Personal information
- Full name: Edward Victor Lund
- Born: 29 April 1902 Eton, Buckinghamshire, England
- Died: 20 February 1971 (aged 68) Cippenham, Buckinghamshire, England
- Batting: Right-handed
- Bowling: Right-arm medium

Domestic team information
- 1937: Minor Counties
- 1929–1947: Buckinghamshire

Career statistics
| Competition | First-class |
| Matches | 1 |
| Runs scored | 5 |
| Batting average | 2.50 |
| 100s/50s | –/– |
| Top score | 4 |
| Balls bowled | 180 |
| Wickets | 3 |
| Bowling average | 31.33 |
| 5 wickets in innings | – |
| 10 wickets in match | – |
| Best bowling | 2/78 |
| Catches/stumpings | –/– |
- Source: Cricinfo, 14 May 2011

= Vic Lund =

English cricketer (1902–1971)

Edward Victor Lund (28 April 1902 - 20 February 1971) was an English cricketer. Lund was a right-handed batsman who bowled right-arm medium pace. He was born in Eton, Buckinghamshire.
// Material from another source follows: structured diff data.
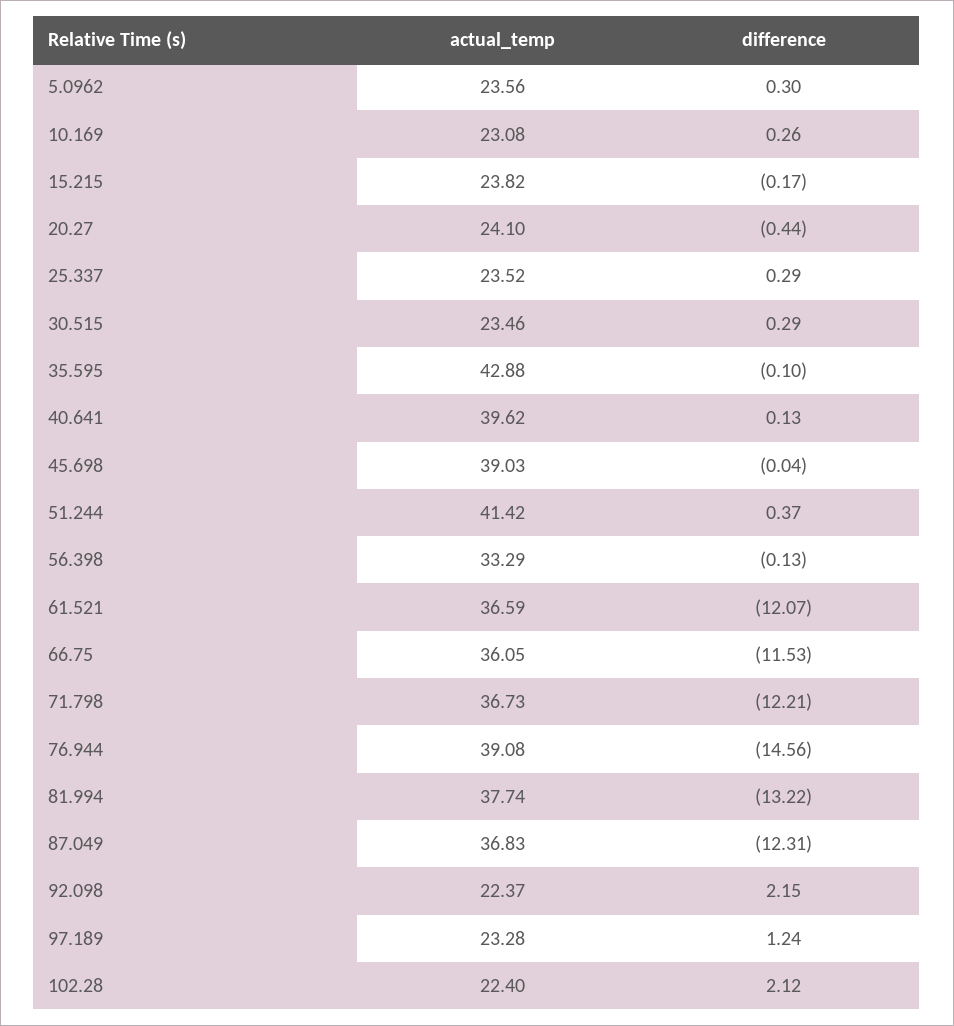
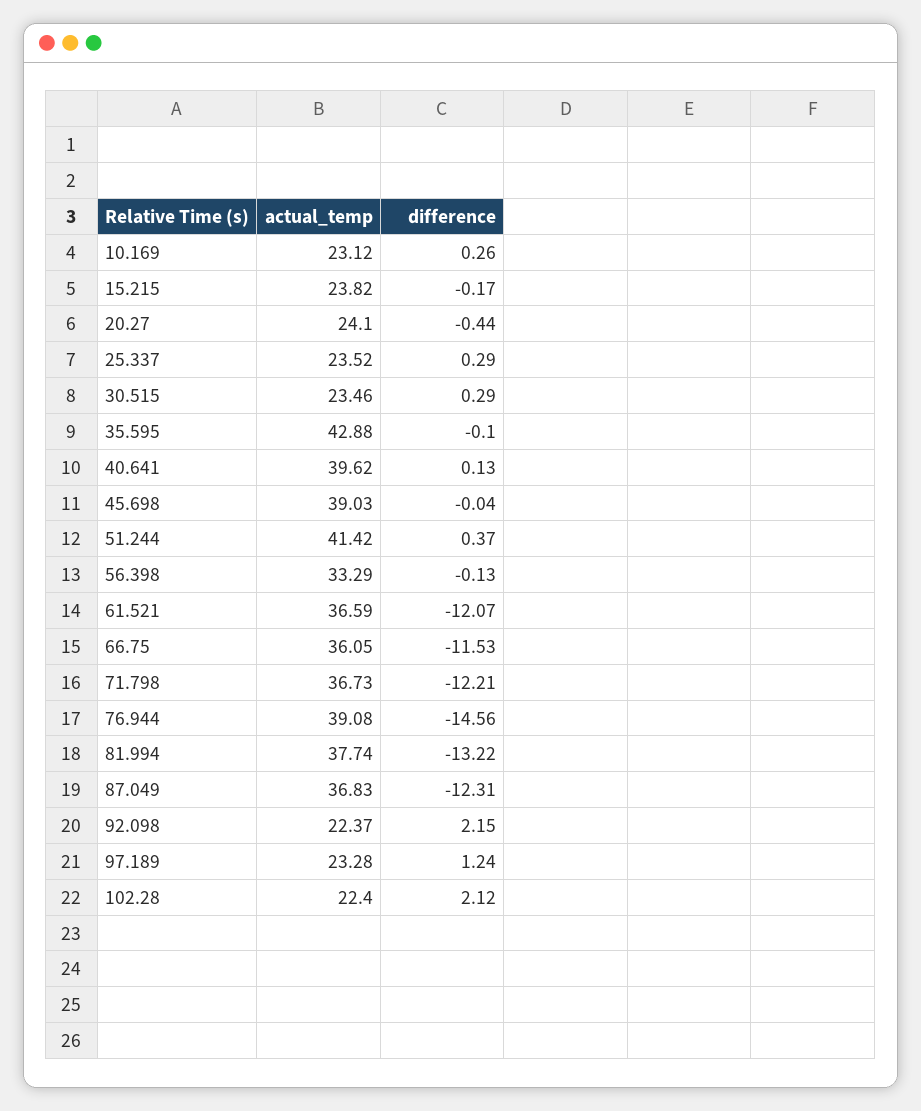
actual_temp, 5.0962: 23.56 -> none
difference, 5.0962: 0.3 -> none
actual_temp, 10.169: 23.08 -> 23.12

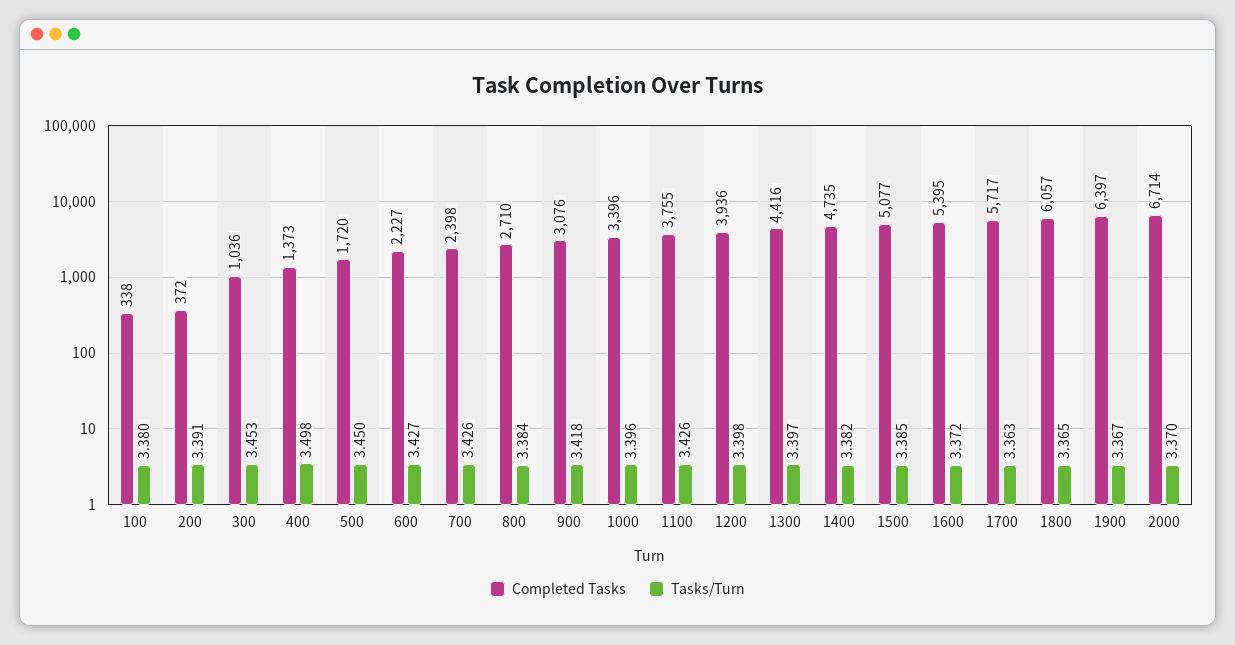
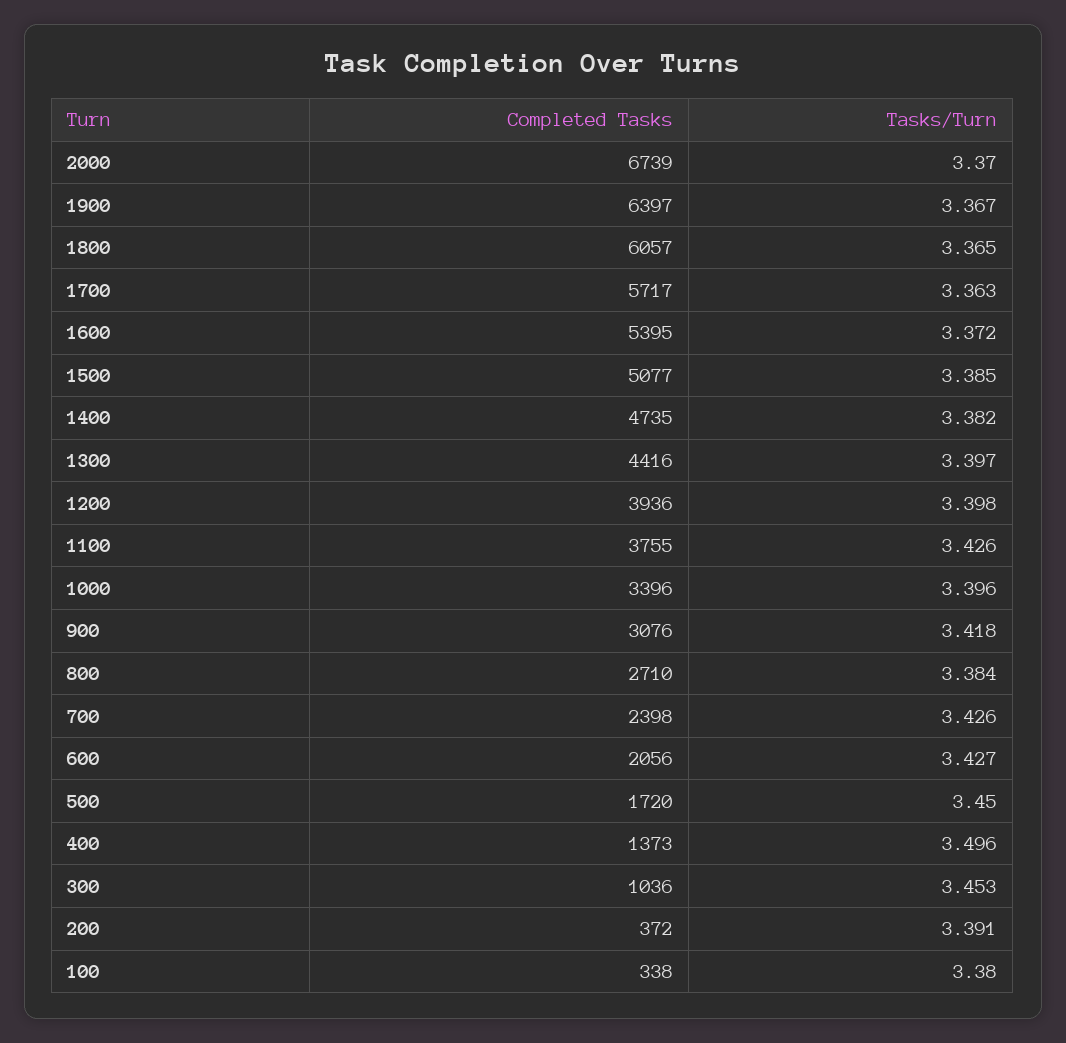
Tasks/Turn, 400: 3.498 -> 3.496
Completed Tasks, 600: 2227 -> 2056
Completed Tasks, 2000: 6714 -> 6739

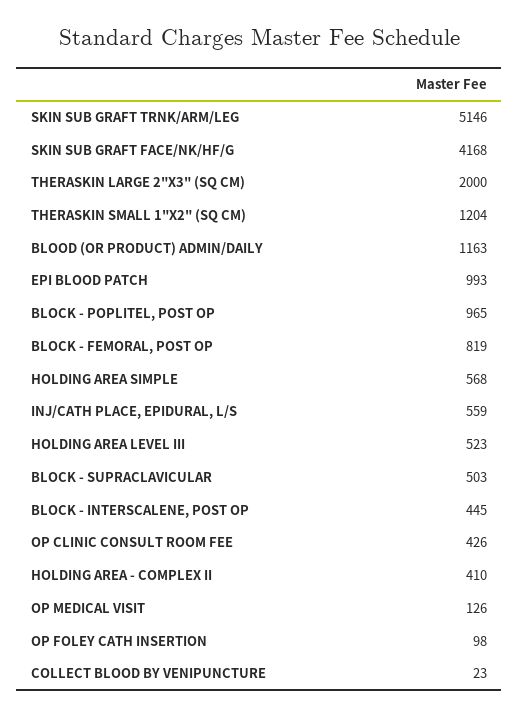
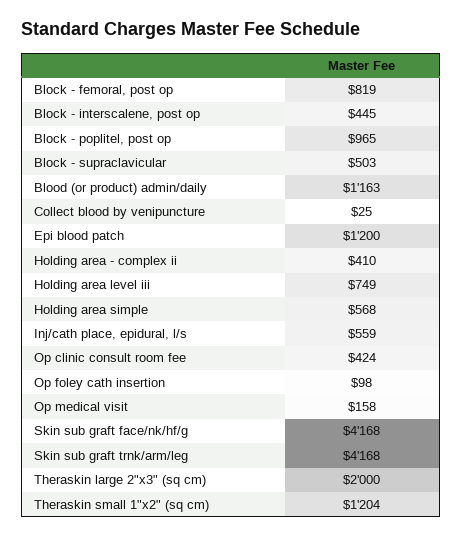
SKIN SUB GRAFT TRNK/ARM/LEG: 5146 -> 4168
EPI BLOOD PATCH: 993 -> 1200
HOLDING AREA LEVEL III: 523 -> 749
OP CLINIC CONSULT ROOM FEE: 426 -> 424
OP MEDICAL VISIT: 126 -> 158
COLLECT BLOOD BY VENIPUNCTURE: 23 -> 25

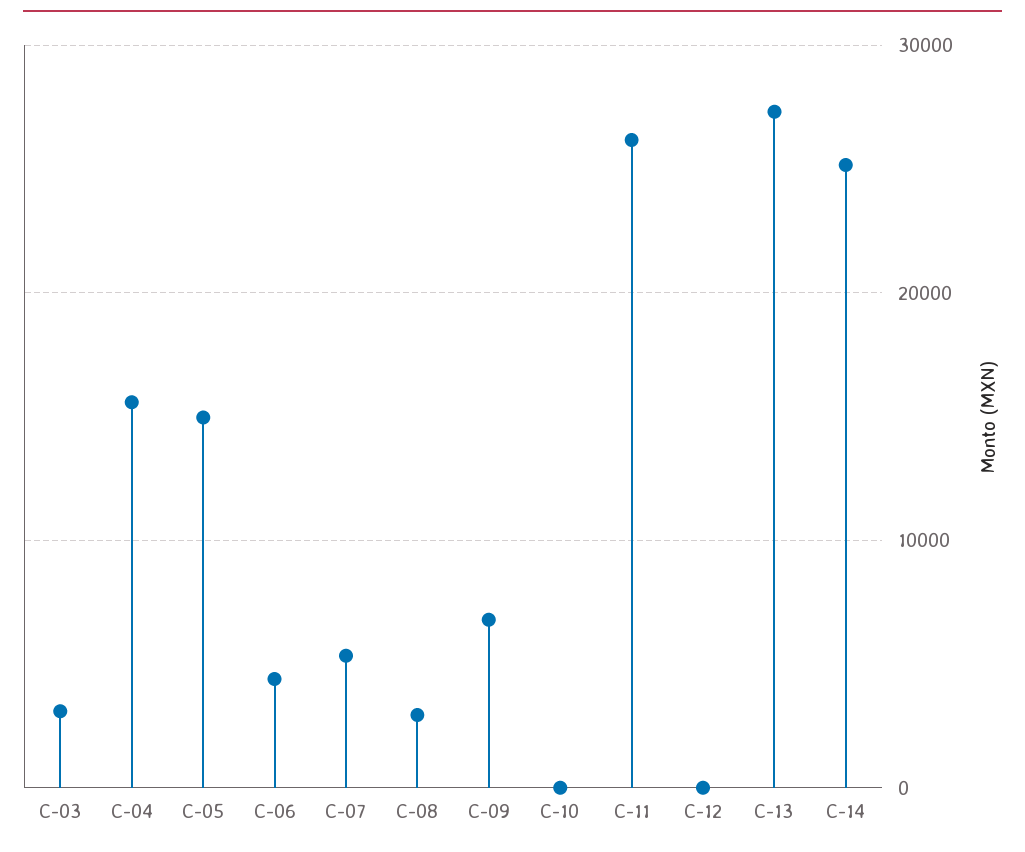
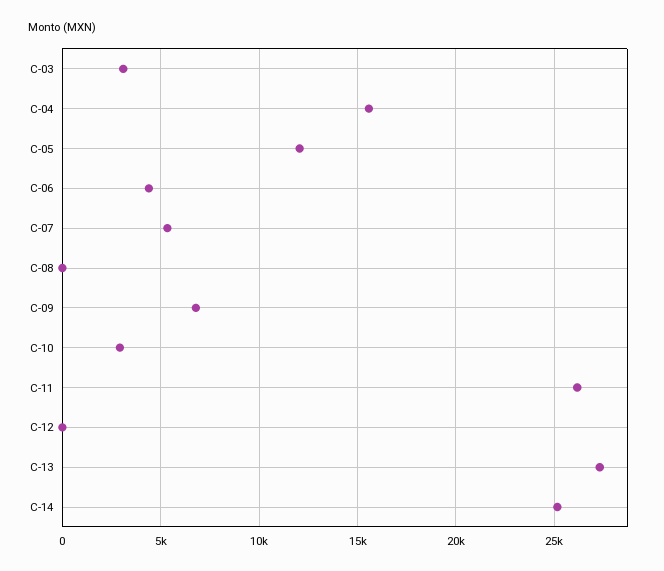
C-05: 15000 -> 12000
C-08: 3000 -> 0
C-10: 0 -> 3000

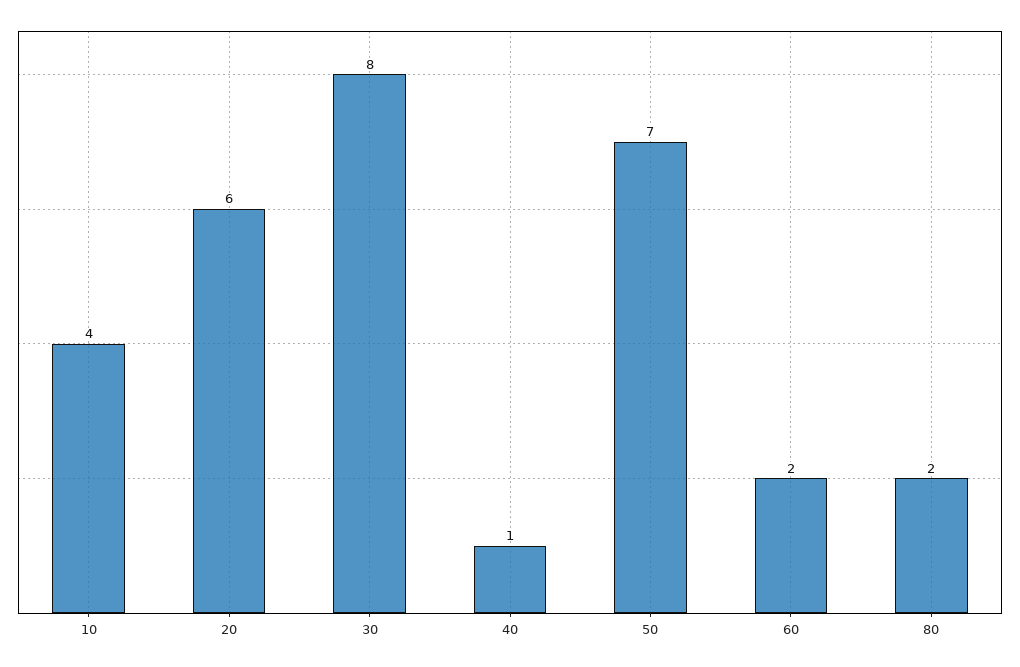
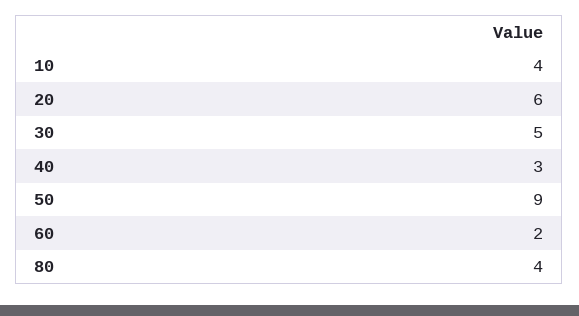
30: 8 -> 5
40: 1 -> 3
50: 7 -> 9
80: 2 -> 4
Lund made his debut for Buckinghamshire in the 1929 Minor Counties Championship against the Kent Second XI. He played Minor counties cricket for Buckinghamshire from 1929 to 1939, and after the Second World War from 1946 to 1947, making 42 appearances.

He later made his only first-class appearance for a combined Minor Counties cricket team against the touring New Zealanders in 1937. In the Minor Counties first-innings he was dismissed for 2 by Norman Gallichan. In their second-innings, he scored a single run before being dismissed by Bill Carson. Lund took 2 wickets in the New Zealanders first-innings, those of Walter Hadlee and Merv Wallace. In the New Zealanders second-innings, he took just the wicket of Jack Lamason. His 3 wickets came at a cost 94 runs, leaving him with a bowling average of 31.33.

He died in Cippenham, Buckinghamshire on 20 February 1971.